Now why would anyone make up a fact that could easily be refuted?
Some British website reported that July 5, 2010 was the date Doc Brown punched into the DeLorean as he planned to be the first human time traveler at the beginning of Back to the Future. About 30,000 twits (um, users of Twitter) passed on the bogus fact (and yes, I was one of them) before realizing that it wasn't true.
Even die hard fans of the franchise can be forgiven, somewhat, for blowing this one. At the beginning of the movie, Doc does say he's planning to travel 25 years into the future. And 25 years from 1985 is 2010. Doc also shows Marty McFly some key dates. Why wouldn't he have shown Marty the date he was planning to visit?

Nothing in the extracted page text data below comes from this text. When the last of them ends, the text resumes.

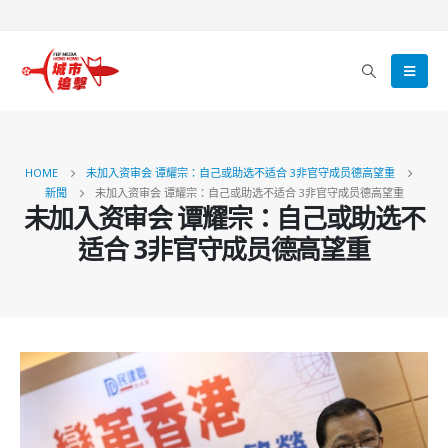
HOME
未加入资审会 谭耀宗：自己或助选不适合 3非官守成员德高望重
新聞
未加入资审会 谭耀宗：自己或助选不适合 3非官守成员德高望重
未加入资审会 谭耀宗：自己或助选不
适合 3非官守成员德高望重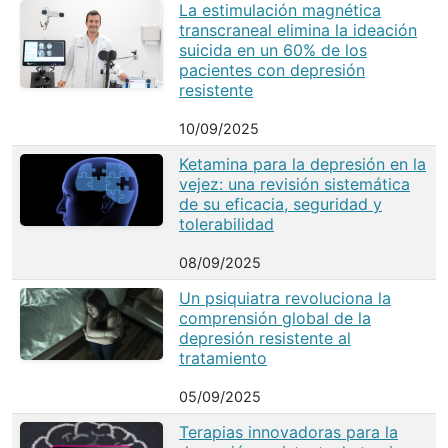
La estimulación magnética
transcraneal elimina la ideación
suicida en un 60% de los
pacientes con depresión
resistente
10/09/2025
Ketamina para la depresión en la
vejez: una revisión sistemática
de su eficacia, seguridad y
tolerabilidad
08/09/2025
Un psiquiatra revoluciona la
comprensión global de la
depresión resistente al
tratamiento
05/09/2025
Terapias innovadoras para la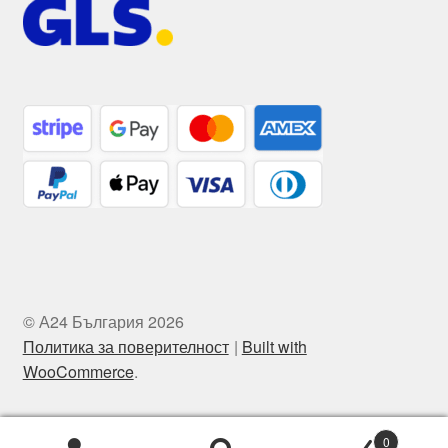
© А24 България 2026
Политика за поверителност
Built with
WooCommerce
.
0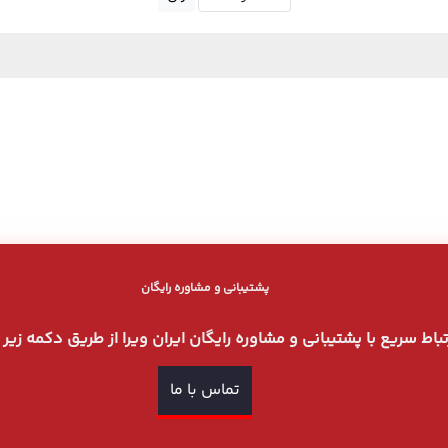
پشتیبانی و مشاوره رایگان
رتباط سریع با پشتیبانی و مشاوره رایگان ایران ویرا از طریق دکمه زیر
تماس با ما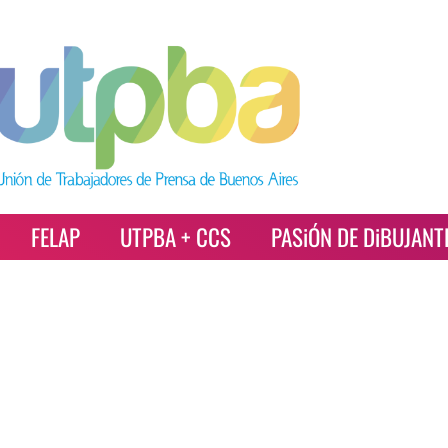
FELAP
UTPBA + CCS
PASiÓN DE DiBUJANT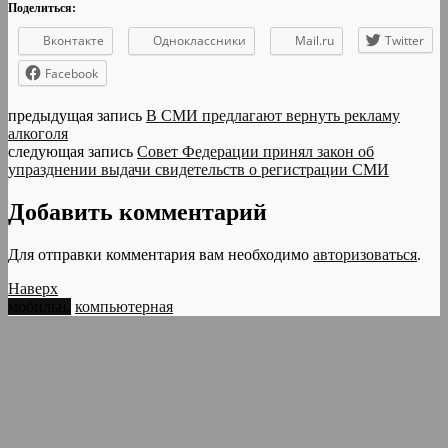
Поделиться:
Вконтакте
Одноклассники
Mail.ru
Twitter
Facebook
предыдущая запись
В СМИ предлагают вернуть рекламу
алкоголя
следующая запись
Совет Федерации принял закон об
упразднении выдачи свидетельств о регистрации СМИ
Добавить комментарий
Для отправки комментария вам необходимо
авторизоваться
.
Наверх
мобильн.
компьютерная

Well, he got distracted, it turns out. He punches in Nov. 5, 1955, gets lost in thought, and the rest is the rewritten history of Hill Valley.

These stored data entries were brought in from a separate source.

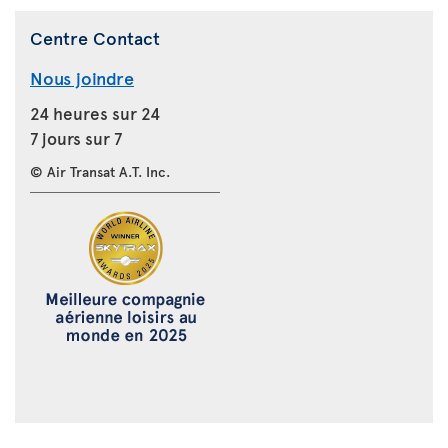
Centre Contact
Nous joindre
24 heures sur 24
7 jours sur 7
© Air Transat A.T. Inc.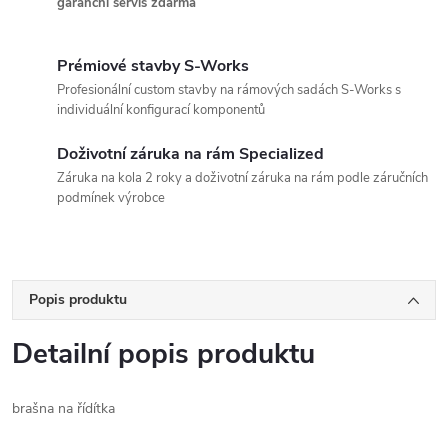
garanční servis zdarma
Prémiové stavby S-Works
Profesionální custom stavby na rámových sadách S-Works s
individuální konfigurací komponentů
Doživotní záruka na rám Specialized
Záruka na kola 2 roky a doživotní záruka na rám podle záručních
podmínek výrobce
Popis produktu
Detailní popis produktu
brašna na řídítka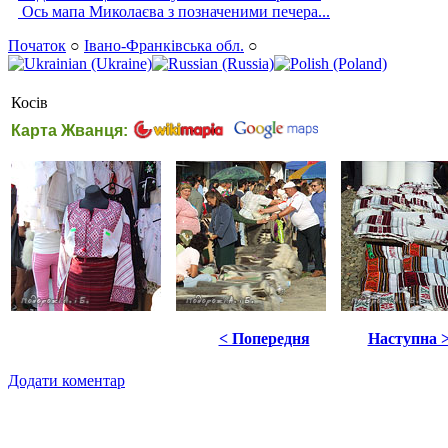
Ось мапа Миколаєва з позначеними печера...
Початок
○
Івано-Франківська обл.
○
Косів
Карта Жванця:
< Попередня
Наступна 
Додати коментар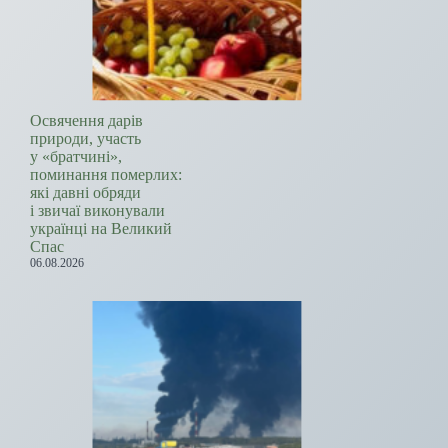
Освячення дарів
природи, участь
у «братчині»,
поминання померлих:
які давні обряди
і звичаї виконували
українці на Великий
Спас
06.08.2026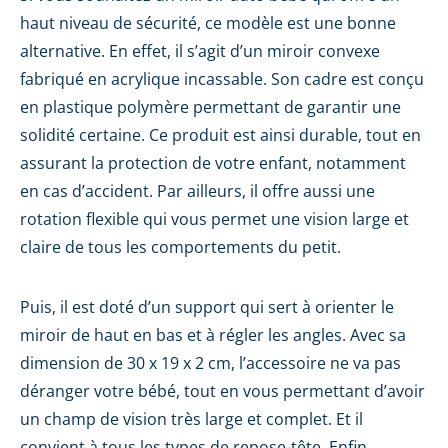
haut niveau de sécurité, ce modèle est une bonne
alternative. En effet, il s’agit d’un miroir convexe
fabriqué en acrylique incassable. Son cadre est conçu
en plastique polymère permettant de garantir une
solidité certaine. Ce produit est ainsi durable, tout en
assurant la protection de votre enfant, notamment
en cas d’accident. Par ailleurs, il offre aussi une
rotation flexible qui vous permet une vision large et
claire de tous les comportements du petit.
Puis, il est doté d’un support qui sert à orienter le
miroir de haut en bas et à régler les angles. Avec sa
dimension de 30 x 19 x 2 cm, l’accessoire ne va pas
déranger votre bébé, tout en vous permettant d’avoir
un champ de vision très large et complet. Et il
convient à tous les types de repose-tête. Enfin,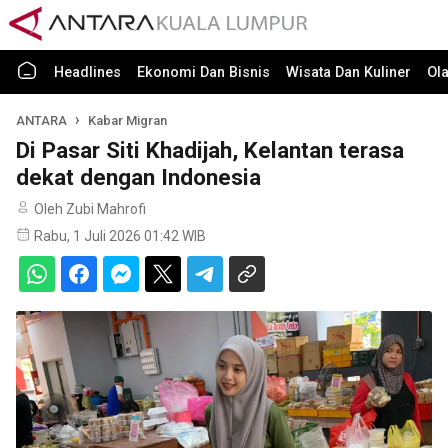
Headlines
Ekonomi Dan Bisnis
Wisata Dan Kuliner
Ol
ANTARA
Kabar Migran
Di Pasar Siti Khadijah, Kelantan terasa
dekat dengan Indonesia
Oleh Zubi Mahrofi
Rabu, 1 Juli 2026 01:42 WIB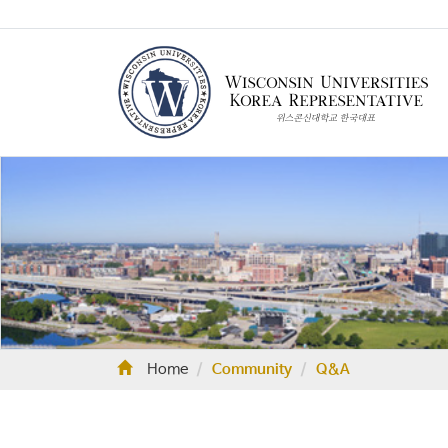
Home
Community
Q&A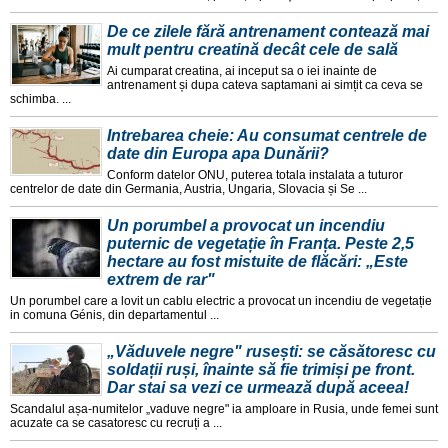
De ce zilele fără antrenament contează mai
mult pentru creatină decât cele de sală
Ai cumparat creatina, ai inceput sa o iei inainte de
antrenament și dupa cateva saptamani ai simțit ca ceva se
schimba. ...
Intrebarea cheie: Au consumat centrele de
date din Europa apa Dunării?
Conform datelor ONU, puterea totala instalata a tuturor
centrelor de date din Germania, Austria, Ungaria, Slovacia și Se ...
Un porumbel a provocat un incendiu
puternic de vegetație în Franța. Peste 2,5
hectare au fost mistuite de flăcări: „Este
extrem de rar"
Un porumbel care a lovit un cablu electric a provocat un incendiu de vegetație
in comuna Génis, din departamentul ...
„Văduvele negre" rusești: se căsătoresc cu
soldații ruși, înainte să fie trimiși pe front.
Dar stai sa vezi ce urmează după aceea!
Scandalul așa-numitelor „vaduve negre" ia amploare in Rusia, unde femei sunt
acuzate ca se casatoresc cu recruți a ...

So July 5, 2010 was not future day. And according to the movie's first sequel, Marty and Doc (and Marty's gal pal Jennifer) won't be arriving in the sky over Hill Valley, USA, until Oct. 21, 2015. Why the discrepancy between 2010 and 2015? Well, the events of the first film convinced Doc to travel 30 years into the future instead of 25. So we'll have to wait.

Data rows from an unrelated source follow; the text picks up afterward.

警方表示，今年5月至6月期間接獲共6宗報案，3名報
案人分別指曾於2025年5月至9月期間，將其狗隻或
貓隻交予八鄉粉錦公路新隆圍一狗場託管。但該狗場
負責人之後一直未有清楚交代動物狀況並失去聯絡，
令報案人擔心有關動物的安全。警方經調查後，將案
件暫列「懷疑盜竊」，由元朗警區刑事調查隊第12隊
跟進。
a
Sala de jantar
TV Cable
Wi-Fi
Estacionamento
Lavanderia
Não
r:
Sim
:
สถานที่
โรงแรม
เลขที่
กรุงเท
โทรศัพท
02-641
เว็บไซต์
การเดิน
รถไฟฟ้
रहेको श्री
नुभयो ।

Me? I'd like to send my teens back to 1985. Wouldn't that be fun?
How many of our kids would:
* get arrested for indecent exposure, not for exposing too much skin, but too much underwear?
* freak about having to buy a newspaper to find out what time a movie is playing?
* know how to operate a Sony Walkman? Like, you have to actually fast forward the tape and guess where one song ended and the next one began!
* be horrified to turn on a radio station and hear nothing but 80s music? [oh, wait, they get that now].
* utterly panic about having to carry dimes to make calls to their friends' houses on public pay phones?
* go to the movies and choose between the Karate Kid and Nightmare on Elm Street [Just kidding. Everyone knows those movies were released in 2010. Oh, and 1984].
Well, sorry for helping spread the Back to the Future hoax to those who follow me on Twitter. But it was still a fun thought. Now, tech geeks, you've got five years to get me a hoverboard, a Mr. Fusion, and a World Series Champion Chicago Cubs team.
Such vivid imaginations in Hollywood. I mean, really? A flying car I can see, but the Cubs winning the World Series?